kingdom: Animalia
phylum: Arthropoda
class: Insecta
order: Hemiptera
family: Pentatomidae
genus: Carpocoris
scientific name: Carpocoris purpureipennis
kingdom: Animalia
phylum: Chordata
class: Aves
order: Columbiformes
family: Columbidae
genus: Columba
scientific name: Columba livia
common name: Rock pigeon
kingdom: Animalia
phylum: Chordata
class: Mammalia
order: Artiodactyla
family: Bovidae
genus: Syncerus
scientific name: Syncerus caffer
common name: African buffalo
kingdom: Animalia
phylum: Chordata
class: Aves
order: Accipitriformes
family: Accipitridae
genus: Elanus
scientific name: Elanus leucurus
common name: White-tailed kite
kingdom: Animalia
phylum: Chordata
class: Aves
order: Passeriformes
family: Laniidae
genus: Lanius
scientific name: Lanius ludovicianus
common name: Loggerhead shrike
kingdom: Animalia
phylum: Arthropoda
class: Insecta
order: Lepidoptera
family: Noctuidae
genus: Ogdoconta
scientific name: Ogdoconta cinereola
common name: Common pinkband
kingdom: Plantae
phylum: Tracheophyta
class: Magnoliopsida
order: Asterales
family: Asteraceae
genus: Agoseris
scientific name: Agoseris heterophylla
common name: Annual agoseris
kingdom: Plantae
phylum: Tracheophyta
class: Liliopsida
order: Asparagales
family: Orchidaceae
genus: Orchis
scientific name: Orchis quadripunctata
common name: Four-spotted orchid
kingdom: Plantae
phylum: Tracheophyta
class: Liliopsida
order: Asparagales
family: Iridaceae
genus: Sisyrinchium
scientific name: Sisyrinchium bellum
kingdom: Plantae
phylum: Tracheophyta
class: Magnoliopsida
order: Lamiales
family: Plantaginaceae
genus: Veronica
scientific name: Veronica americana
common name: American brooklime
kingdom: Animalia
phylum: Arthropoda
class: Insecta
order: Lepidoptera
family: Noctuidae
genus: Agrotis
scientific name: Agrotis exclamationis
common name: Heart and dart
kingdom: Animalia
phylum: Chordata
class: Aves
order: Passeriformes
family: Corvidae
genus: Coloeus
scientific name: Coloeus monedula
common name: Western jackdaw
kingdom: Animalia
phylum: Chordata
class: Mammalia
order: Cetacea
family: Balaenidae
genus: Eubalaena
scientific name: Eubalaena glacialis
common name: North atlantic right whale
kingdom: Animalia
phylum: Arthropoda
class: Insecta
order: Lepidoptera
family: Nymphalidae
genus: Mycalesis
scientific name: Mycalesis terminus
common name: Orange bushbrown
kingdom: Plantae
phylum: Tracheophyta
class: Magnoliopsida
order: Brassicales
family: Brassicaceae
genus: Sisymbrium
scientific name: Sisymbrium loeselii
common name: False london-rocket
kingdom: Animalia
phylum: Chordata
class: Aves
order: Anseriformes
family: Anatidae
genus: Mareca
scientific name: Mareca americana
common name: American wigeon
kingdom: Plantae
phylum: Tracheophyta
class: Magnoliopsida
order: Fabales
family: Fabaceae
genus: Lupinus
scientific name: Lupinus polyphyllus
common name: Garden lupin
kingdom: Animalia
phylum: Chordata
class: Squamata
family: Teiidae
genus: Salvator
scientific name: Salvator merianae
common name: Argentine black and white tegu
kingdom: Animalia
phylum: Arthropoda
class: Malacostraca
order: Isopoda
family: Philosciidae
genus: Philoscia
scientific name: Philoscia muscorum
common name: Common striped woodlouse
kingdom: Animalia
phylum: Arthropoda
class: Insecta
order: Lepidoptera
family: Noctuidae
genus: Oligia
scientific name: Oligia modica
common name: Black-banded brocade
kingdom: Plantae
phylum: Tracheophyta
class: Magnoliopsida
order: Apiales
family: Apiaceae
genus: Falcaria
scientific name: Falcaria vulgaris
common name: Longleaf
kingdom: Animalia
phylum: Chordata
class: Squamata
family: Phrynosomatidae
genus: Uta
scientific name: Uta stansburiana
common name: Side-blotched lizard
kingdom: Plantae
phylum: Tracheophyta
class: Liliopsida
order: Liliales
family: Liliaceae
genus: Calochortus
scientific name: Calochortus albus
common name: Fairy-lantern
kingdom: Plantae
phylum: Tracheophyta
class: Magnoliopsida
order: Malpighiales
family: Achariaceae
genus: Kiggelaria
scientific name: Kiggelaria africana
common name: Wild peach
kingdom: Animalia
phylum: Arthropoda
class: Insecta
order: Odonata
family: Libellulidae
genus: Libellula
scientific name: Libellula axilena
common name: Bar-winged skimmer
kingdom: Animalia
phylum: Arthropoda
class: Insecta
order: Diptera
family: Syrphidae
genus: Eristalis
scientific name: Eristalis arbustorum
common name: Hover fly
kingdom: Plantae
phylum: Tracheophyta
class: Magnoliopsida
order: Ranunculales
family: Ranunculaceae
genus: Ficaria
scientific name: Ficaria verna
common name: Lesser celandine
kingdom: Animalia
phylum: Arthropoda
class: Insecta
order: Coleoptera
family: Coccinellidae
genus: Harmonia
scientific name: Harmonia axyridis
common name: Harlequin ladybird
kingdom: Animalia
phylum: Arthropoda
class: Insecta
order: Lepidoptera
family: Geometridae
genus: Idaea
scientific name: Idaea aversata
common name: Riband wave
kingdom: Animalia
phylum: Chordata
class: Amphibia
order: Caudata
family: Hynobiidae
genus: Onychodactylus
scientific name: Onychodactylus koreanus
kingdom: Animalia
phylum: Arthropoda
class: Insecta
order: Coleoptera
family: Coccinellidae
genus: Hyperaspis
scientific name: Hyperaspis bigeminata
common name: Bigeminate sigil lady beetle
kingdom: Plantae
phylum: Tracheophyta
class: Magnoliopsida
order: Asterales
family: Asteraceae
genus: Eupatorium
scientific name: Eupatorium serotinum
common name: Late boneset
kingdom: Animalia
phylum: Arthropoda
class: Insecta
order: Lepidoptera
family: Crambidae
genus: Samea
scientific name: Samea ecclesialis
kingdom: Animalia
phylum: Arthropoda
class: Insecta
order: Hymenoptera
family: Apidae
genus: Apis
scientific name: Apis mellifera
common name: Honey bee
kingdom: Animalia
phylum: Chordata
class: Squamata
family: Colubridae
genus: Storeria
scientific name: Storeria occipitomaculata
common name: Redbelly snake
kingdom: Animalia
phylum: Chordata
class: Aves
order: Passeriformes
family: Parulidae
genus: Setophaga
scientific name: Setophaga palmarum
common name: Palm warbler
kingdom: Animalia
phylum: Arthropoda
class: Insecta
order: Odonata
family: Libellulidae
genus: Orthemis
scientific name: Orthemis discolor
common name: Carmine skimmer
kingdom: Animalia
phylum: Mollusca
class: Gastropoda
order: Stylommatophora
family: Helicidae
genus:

::::::::::

[SHORT EXERCISE]
Change every "common name" in the records to "vernacular name" and write out the lines again, leaving everything else as it is.

[RESPONSE TO THE TASK]
kingdom: Animalia
phylum: Arthropoda
class: Insecta
order: Hemiptera
family: Pentatomidae
genus: Carpocoris
scientific name: Carpocoris purpureipennis
kingdom: Animalia
phylum: Chordata
class: Aves
order: Columbiformes
family: Columbidae
genus: Columba
scientific name: Columba livia
vernacular name: Rock pigeon
kingdom: Animalia
phylum: Chordata
class: Mammalia
order: Artiodactyla
family: Bovidae
genus: Syncerus
scientific name: Syncerus caffer
vernacular name: African buffalo
kingdom: Animalia
phylum: Chordata
class: Aves
order: Accipitriformes
family: Accipitridae
genus: Elanus
scientific name: Elanus leucurus
vernacular name: White-tailed kite
kingdom: Animalia
phylum: Chordata
class: Aves
order: Passeriformes
family: Laniidae
genus: Lanius
scientific name: Lanius ludovicianus
vernacular name: Loggerhead shrike
kingdom: Animalia
phylum: Arthropoda
class: Insecta
order: Lepidoptera
family: Noctuidae
genus: Ogdoconta
scientific name: Ogdoconta cinereola
vernacular name: Common pinkband
kingdom: Plantae
phylum: Tracheophyta
class: Magnoliopsida
order: Asterales
family: Asteraceae
genus: Agoseris
scientific name: Agoseris heterophylla
vernacular name: Annual agoseris
kingdom: Plantae
phylum: Tracheophyta
class: Liliopsida
order: Asparagales
family: Orchidaceae
genus: Orchis
scientific name: Orchis quadripunctata
vernacular name: Four-spotted orchid
kingdom: Plantae
phylum: Tracheophyta
class: Liliopsida
order: Asparagales
family: Iridaceae
genus: Sisyrinchium
scientific name: Sisyrinchium bellum
kingdom: Plantae
phylum: Tracheophyta
class: Magnoliopsida
order: Lamiales
family: Plantaginaceae
genus: Veronica
scientific name: Veronica americana
vernacular name: American brooklime
kingdom: Animalia
phylum: Arthropoda
class: Insecta
order: Lepidoptera
family: Noctuidae
genus: Agrotis
scientific name: Agrotis exclamationis
vernacular name: Heart and dart
kingdom: Animalia
phylum: Chordata
class: Aves
order: Passeriformes
family: Corvidae
genus: Coloeus
scientific name: Coloeus monedula
vernacular name: Western jackdaw
kingdom: Animalia
phylum: Chordata
class: Mammalia
order: Cetacea
family: Balaenidae
genus: Eubalaena
scientific name: Eubalaena glacialis
vernacular name: North atlantic right whale
kingdom: Animalia
phylum: Arthropoda
class: Insecta
order: Lepidoptera
family: Nymphalidae
genus: Mycalesis
scientific name: Mycalesis terminus
vernacular name: Orange bushbrown
kingdom: Plantae
phylum: Tracheophyta
class: Magnoliopsida
order: Brassicales
family: Brassicaceae
genus: Sisymbrium
scientific name: Sisymbrium loeselii
vernacular name: False london-rocket
kingdom: Animalia
phylum: Chordata
class: Aves
order: Anseriformes
family: Anatidae
genus: Mareca
scientific name: Mareca americana
vernacular name: American wigeon
kingdom: Plantae
phylum: Tracheophyta
class: Magnoliopsida
order: Fabales
family: Fabaceae
genus: Lupinus
scientific name: Lupinus polyphyllus
vernacular name: Garden lupin
kingdom: Animalia
phylum: Chordata
class: Squamata
family: Teiidae
genus: Salvator
scientific name: Salvator merianae
vernacular name: Argentine black and white tegu
kingdom: Animalia
phylum: Arthropoda
class: Malacostraca
order: Isopoda
family: Philosciidae
genus: Philoscia
scientific name: Philoscia muscorum
vernacular name: Common striped woodlouse
kingdom: Animalia
phylum: Arthropoda
class: Insecta
order: Lepidoptera
family: Noctuidae
genus: Oligia
scientific name: Oligia modica
vernacular name: Black-banded brocade
kingdom: Plantae
phylum: Tracheophyta
class: Magnoliopsida
order: Apiales
family: Apiaceae
genus: Falcaria
scientific name: Falcaria vulgaris
vernacular name: Longleaf
kingdom: Animalia
phylum: Chordata
class: Squamata
family: Phrynosomatidae
genus: Uta
scientific name: Uta stansburiana
vernacular name: Side-blotched lizard
kingdom: Plantae
phylum: Tracheophyta
class: Liliopsida
order: Liliales
family: Liliaceae
genus: Calochortus
scientific name: Calochortus albus
vernacular name: Fairy-lantern
kingdom: Plantae
phylum: Tracheophyta
class: Magnoliopsida
order: Malpighiales
family: Achariaceae
genus: Kiggelaria
scientific name: Kiggelaria africana
vernacular name: Wild peach
kingdom: Animalia
phylum: Arthropoda
class: Insecta
order: Odonata
family: Libellulidae
genus: Libellula
scientific name: Libellula axilena
vernacular name: Bar-winged skimmer
kingdom: Animalia
phylum: Arthropoda
class: Insecta
order: Diptera
family: Syrphidae
genus: Eristalis
scientific name: Eristalis arbustorum
vernacular name: Hover fly
kingdom: Plantae
phylum: Tracheophyta
class: Magnoliopsida
order: Ranunculales
family: Ranunculaceae
genus: Ficaria
scientific name: Ficaria verna
vernacular name: Lesser celandine
kingdom: Animalia
phylum: Arthropoda
class: Insecta
order: Coleoptera
family: Coccinellidae
genus: Harmonia
scientific name: Harmonia axyridis
vernacular name: Harlequin ladybird
kingdom: Animalia
phylum: Arthropoda
class: Insecta
order: Lepidoptera
family: Geometridae
genus: Idaea
scientific name: Idaea aversata
vernacular name: Riband wave
kingdom: Animalia
phylum: Chordata
class: Amphibia
order: Caudata
family: Hynobiidae
genus: Onychodactylus
scientific name: Onychodactylus koreanus
kingdom: Animalia
phylum: Arthropoda
class: Insecta
order: Coleoptera
family: Coccinellidae
genus: Hyperaspis
scientific name: Hyperaspis bigeminata
vernacular name: Bigeminate sigil lady beetle
kingdom: Plantae
phylum: Tracheophyta
class: Magnoliopsida
order: Asterales
family: Asteraceae
genus: Eupatorium
scientific name: Eupatorium serotinum
vernacular name: Late boneset
kingdom: Animalia
phylum: Arthropoda
class: Insecta
order: Lepidoptera
family: Crambidae
genus: Samea
scientific name: Samea ecclesialis
kingdom: Animalia
phylum: Arthropoda
class: Insecta
order: Hymenoptera
family: Apidae
genus: Apis
scientific name: Apis mellifera
vernacular name: Honey bee
kingdom: Animalia
phylum: Chordata
class: Squamata
family: Colubridae
genus: Storeria
scientific name: Storeria occipitomaculata
vernacular name: Redbelly snake
kingdom: Animalia
phylum: Chordata
class: Aves
order: Passeriformes
family: Parulidae
genus: Setophaga
scientific name: Setophaga palmarum
vernacular name: Palm warbler
kingdom: Animalia
phylum: Arthropoda
class: Insecta
order: Odonata
family: Libellulidae
genus: Orthemis
scientific name: Orthemis discolor
vernacular name: Carmine skimmer
kingdom: Animalia
phylum: Mollusca
class: Gastropoda
order: Stylommatophora
family: Helicidae
genus:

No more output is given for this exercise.